Fabre describe a Santiago como
alguien “de vida atribulada y dueño de una personalidad arrolladora, cruzada
por la seria adicción al alcohol que lo acompañó desde edad temprana y que lo
hizo morir, también prematuramente, en un accidente de tráfico” (1998).
Ramón Méndez lo describe como
alguien “inteligente, perspicaz y culto”. Otros lo definen como una persona “de
vida aciaga, totalmente entregado a la bohemia y a la escritura no ortodoxa de
poemas”.
Yo ignoraba que escritores como
Carmen Boullosa, Juan Villoro y Alejandro Aura lo conocieron y publicaron.
“Mario Santiago Papasquiaro es la
mejor obra de Mario Santiago Papasquiaro”, escribe el tal Fabre.
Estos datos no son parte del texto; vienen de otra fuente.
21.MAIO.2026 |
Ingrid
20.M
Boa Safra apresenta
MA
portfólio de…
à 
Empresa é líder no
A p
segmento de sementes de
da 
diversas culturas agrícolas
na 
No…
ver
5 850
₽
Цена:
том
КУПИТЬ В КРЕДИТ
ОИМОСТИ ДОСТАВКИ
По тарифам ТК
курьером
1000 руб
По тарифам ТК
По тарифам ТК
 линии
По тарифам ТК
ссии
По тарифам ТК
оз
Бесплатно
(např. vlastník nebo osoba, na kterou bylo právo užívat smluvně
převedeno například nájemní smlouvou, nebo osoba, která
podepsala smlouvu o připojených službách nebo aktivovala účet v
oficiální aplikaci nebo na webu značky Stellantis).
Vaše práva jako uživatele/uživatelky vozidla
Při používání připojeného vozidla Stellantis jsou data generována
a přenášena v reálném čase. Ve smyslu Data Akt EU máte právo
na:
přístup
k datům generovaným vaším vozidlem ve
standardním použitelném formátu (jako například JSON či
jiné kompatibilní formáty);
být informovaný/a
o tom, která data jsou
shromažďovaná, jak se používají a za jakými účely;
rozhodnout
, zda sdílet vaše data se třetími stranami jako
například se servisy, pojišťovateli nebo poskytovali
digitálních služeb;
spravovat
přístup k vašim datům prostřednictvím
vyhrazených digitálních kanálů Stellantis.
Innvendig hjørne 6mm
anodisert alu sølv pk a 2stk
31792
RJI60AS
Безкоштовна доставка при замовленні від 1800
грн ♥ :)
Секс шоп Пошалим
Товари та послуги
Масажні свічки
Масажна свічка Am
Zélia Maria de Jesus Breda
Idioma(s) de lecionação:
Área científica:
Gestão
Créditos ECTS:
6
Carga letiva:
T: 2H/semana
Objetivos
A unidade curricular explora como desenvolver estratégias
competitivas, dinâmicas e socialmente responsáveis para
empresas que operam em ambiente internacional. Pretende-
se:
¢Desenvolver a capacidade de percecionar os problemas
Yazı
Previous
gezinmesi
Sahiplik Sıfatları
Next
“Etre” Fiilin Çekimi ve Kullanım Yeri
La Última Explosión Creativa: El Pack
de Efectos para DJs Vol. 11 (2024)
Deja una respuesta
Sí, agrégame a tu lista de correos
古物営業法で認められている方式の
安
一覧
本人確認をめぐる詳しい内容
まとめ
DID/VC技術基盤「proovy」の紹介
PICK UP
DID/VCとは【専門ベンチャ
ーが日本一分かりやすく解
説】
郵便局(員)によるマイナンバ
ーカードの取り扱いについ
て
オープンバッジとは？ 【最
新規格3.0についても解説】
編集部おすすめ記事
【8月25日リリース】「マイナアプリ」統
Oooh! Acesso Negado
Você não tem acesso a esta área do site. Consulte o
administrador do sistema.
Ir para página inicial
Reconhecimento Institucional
No estoy de acuerdo. Anécdotas
chistosas aparte, el tipo era insoportable. Dispuesto a llamar la atención al
menor pretexto. Se sentía la última cerveza del estadio. Un ángel caído. Un rey
en el exilio.
Su mundillo lo ha descrito bien
el poeta Hugo Gutiérrez Vega: “Los Infrarrealistas vinieron a verme para
pedirme un aula (en la Casa
del Lago de Chapultepec). Se las di. Ahí comían y a veces dormían. Por entonces
fueron contratados para dos recitales de poesía, pero pagaron esa hospitalidad
robando cosas. Los ‘Infras’ eran un grupo de jóvenes greñudos, aspirantes a
poetas, que iban de un lado a otro reventando recitales y lecturas de
escritores como Octavio Paz. Una estrategia guerrillera de golpear al objetivo
y retirarse”.
Tal cual.
El café ‘La Habana’ era la cueva de los
‘Infras’. Allí era también punto de encuentro de periodistas, intelectuales,
artistas, pirujillas y burócratas oficinistas que trabajaban en la Secretaría de
Gobernación, ubicada a 100
metros de distancia.
No sé cómo, pero Santiago olfateó
las tertulias literarias que culminaban con un número más de la revista Desmadre. Sabía que le huíamos, pero nos
seguía. Como un perrito. De veras no entiendo qué le admiran sus admiradores.